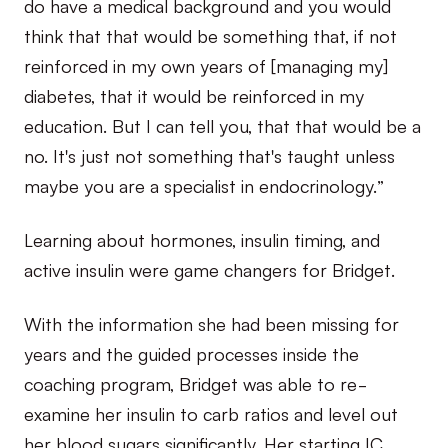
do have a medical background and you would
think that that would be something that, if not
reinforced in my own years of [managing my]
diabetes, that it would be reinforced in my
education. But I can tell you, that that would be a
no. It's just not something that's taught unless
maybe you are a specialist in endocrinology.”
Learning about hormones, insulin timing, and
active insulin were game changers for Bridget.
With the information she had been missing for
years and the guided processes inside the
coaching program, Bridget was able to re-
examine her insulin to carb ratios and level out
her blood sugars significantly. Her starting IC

--

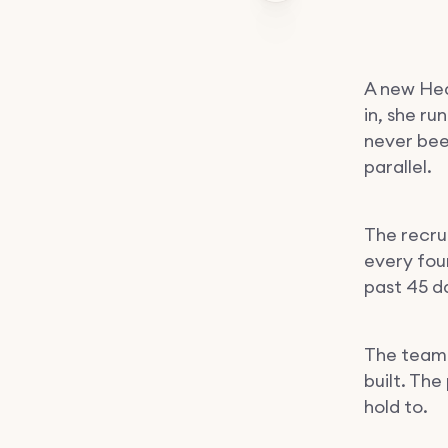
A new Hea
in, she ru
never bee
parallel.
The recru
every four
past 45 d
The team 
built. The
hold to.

**Aim of the exercise**
Of all the entries above, retype exactly the lines from the line with "do have a medical background and you would" to the line with "no. It's just", both included, and no others.

**Output below**
do have a medical background and you would
think that that would be something that, if not
reinforced in my own years of [managing my]
diabetes, that it would be reinforced in my
education. But I can tell you, that that would be a
no. It's just not something that's taught unless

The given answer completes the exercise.